◆ **Source passage**

# # # # # # #

The Calle de Génova is a street in Madrid, Spain. It is the dividing line between the neighbourhoods of Justicia and Almagro, in the respective districts of Centro and Chamberí. It runs from the Plaza de Alonso Martínez to the Plaza de Colón.

==Name==
The street was called the Ronda de Santa Bárbara until 1859 and the Ronda de Recoletos until 1 October 1886, when the City Council of Madrid renamed it after Genoa, the birthplace of Christopher Columbus, whose name is carried by the square at its end.

==Features==
Historically, the street was in the outskirts of the city between two entrance gates erected in the 18th century: the Puerta de Santa Bárbara and the Puerta de Alcalá, of which only the latter remains. Up until the 20th century, it had many convents and palaces.

The street is now known for the headquarters of the People's Party, resident at number 13 since 1983, when the party was the People's Alliance. The building, at the corner with the Calle de Zurbano, was formerly the Palace of the Marquises of Bedmar. "Génova" is used as a metonym by the Spanish media for the national leadership of the party.

# # # # # # #

◆ **Supplied data**
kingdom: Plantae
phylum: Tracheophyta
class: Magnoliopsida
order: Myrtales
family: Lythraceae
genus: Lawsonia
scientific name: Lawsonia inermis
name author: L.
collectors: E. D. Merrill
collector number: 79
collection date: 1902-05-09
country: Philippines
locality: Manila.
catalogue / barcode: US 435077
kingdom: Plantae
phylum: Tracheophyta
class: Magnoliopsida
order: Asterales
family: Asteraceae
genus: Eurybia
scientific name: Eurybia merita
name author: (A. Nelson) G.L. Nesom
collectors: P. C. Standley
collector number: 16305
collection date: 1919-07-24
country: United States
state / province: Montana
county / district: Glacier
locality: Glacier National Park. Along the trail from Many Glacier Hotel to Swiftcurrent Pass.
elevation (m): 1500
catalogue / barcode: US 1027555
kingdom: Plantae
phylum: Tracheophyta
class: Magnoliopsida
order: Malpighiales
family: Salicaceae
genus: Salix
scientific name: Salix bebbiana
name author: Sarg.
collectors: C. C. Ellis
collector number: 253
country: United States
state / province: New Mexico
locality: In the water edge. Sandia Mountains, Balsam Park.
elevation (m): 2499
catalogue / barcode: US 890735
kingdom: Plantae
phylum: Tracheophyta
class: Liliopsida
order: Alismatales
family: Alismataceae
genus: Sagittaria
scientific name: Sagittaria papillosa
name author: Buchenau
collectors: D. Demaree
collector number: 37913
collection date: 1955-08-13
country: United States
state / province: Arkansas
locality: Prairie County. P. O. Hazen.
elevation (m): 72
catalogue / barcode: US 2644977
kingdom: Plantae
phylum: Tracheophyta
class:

# # # # # # #

◆ **What this exercise asks**
[1] In the Calle de Génova text, what was the street called until 1859?
[2] Please duplicate the Calle de Génova text word for word, from "The Calle de Génova" to "convents and palaces.".

◆ **Exercise solutions**
[1] The Ronda de Santa Bárbara.

[2]
The Calle de Génova is a street in Madrid, Spain. It is the dividing line between the neighbourhoods of Justicia and Almagro, in the respective districts of Centro and Chamberí. It runs from the Plaza de Alonso Martínez to the Plaza de Colón.

==Name==
The street was called the Ronda de Santa Bárbara until 1859 and the Ronda de Recoletos until 1 October 1886, when the City Council of Madrid renamed it after Genoa, the birthplace of Christopher Columbus, whose name is carried by the square at its end.

==Features==
Historically, the street was in the outskirts of the city between two entrance gates erected in the 18th century: the Puerta de Santa Bárbara and the Puerta de Alcalá, of which only the latter remains. Up until the 20th century, it had many convents and palaces.